Binary Stars

Looking through a telescope at the stars there is very little information we can gain from them. To be sure, we know what color they are and we can see that some are more luminous than others. If we use a spectrograph we can tell what elements they are made up from. From these facts alone, it is difficult to tell just how much mass they contain.  By looking at pairs of stars that orbit one another we can try to answer the question, how much mass do the stars have?

Binary stars can be of two fundamental types:

  • Visual Binaries
  • Optical Doubles

Visual Binaries are stars that are clearly gravitationally associated with one another. They orbit each other around a common center called the barycenter. Visual binaries can be seen optically through a telescope. Only a small portion of binary stars are visual binaries. In order to see a visual binary, the stars must be separated by fairly wide distances, and the orbital periods are usually very long.

Optical Doubles are stars that appear to lie close together, but in fact do not, they only appear to us from our earthly observation to be close together. One of the stars in the pair is actually behind the first star and very far away. The stars of an optical double are not gravitationally bound.

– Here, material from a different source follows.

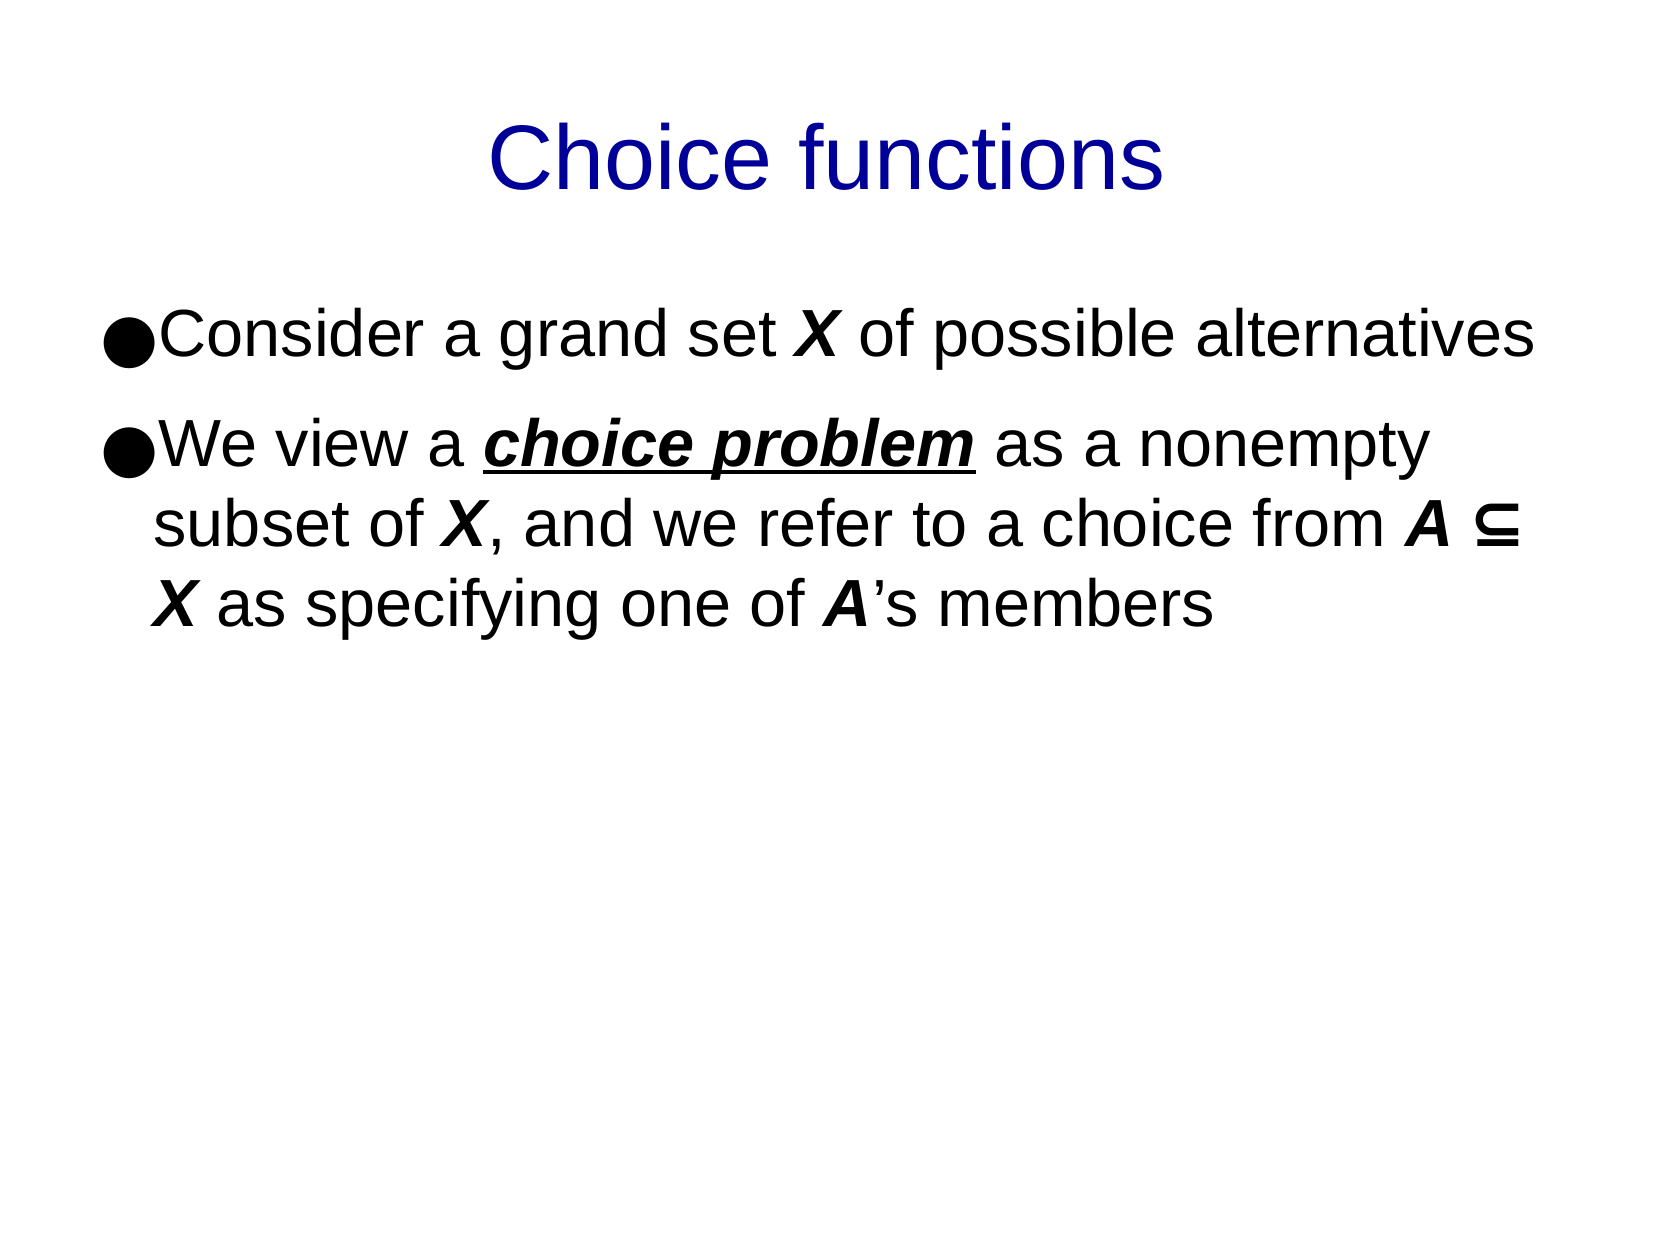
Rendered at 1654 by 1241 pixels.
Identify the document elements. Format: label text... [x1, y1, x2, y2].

text_box Choice functions [82, 49, 1571, 257]
text_box Consider a grand set X of possible alternatives We view a choice problem as a nonempty subset of X, and we refer to a choice from A ⊆ X as specifying one of A’s members [82, 290, 1571, 1010]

William Herschel began looking for optical doubles in 1782 with the hope that he would find a measurable parallax, by comparing a close star to the more distant star in an optical double.

Herschel did not find any optical binaries, but he did catalog hundreds of visual binaries. In 1804 Herschel had so many measurements of visual binaries that he concluded that a pair of stars known as Castor were orbiting one another. This was an important discovery, because it was the first time observational evidence clearly showed two objects in orbit around each other outside of the influence of our own Sun and Solar System.

Spectroscopic Binary

It is also possible to detect binary stars using a spectroscope. If two stars are orbiting each other they will both produce a spectrum. If the stars are close to being the same brightness it is possible to see different spectral lines from both stars. These stars are of particular interest because it can be used to determine the radial velocity of the orbit of the two stars. Stars appear red shifted when receding away from the earth and blue shifted as they approach. This effect is caused by the Doppler effect which distorts arriving light waves from the stars depending on the direction if their motion. A Spectroscopic binary will alternate between blue and red shifted spectral lines.

Spectroscopic binaries are not detectable if we are seeing the star head on because no Doppler shifts would be present in the spectrum.

If the Doppler shifts are present in a single line of the spectrum, we are seeing the light from only one star and we call this a single-line spectroscopic binary. If we can see the light from both stars the Doppler shifts will alternate, split and merge depending on the positions of the two stars in their orbits. This is called a double-line spectroscopic binary.

One very important detail, we do not know how the orbits of the two stars are inclined to earth. This inclination could be any angle, for that bit of information we have to go back to visual methods in order to see the individual stars to determine the inclination of their orbits relative to earth. Even so we can not for certain determine the true inclination of the orbit so our mass calculation is only a lower limit to the masses of the two stars.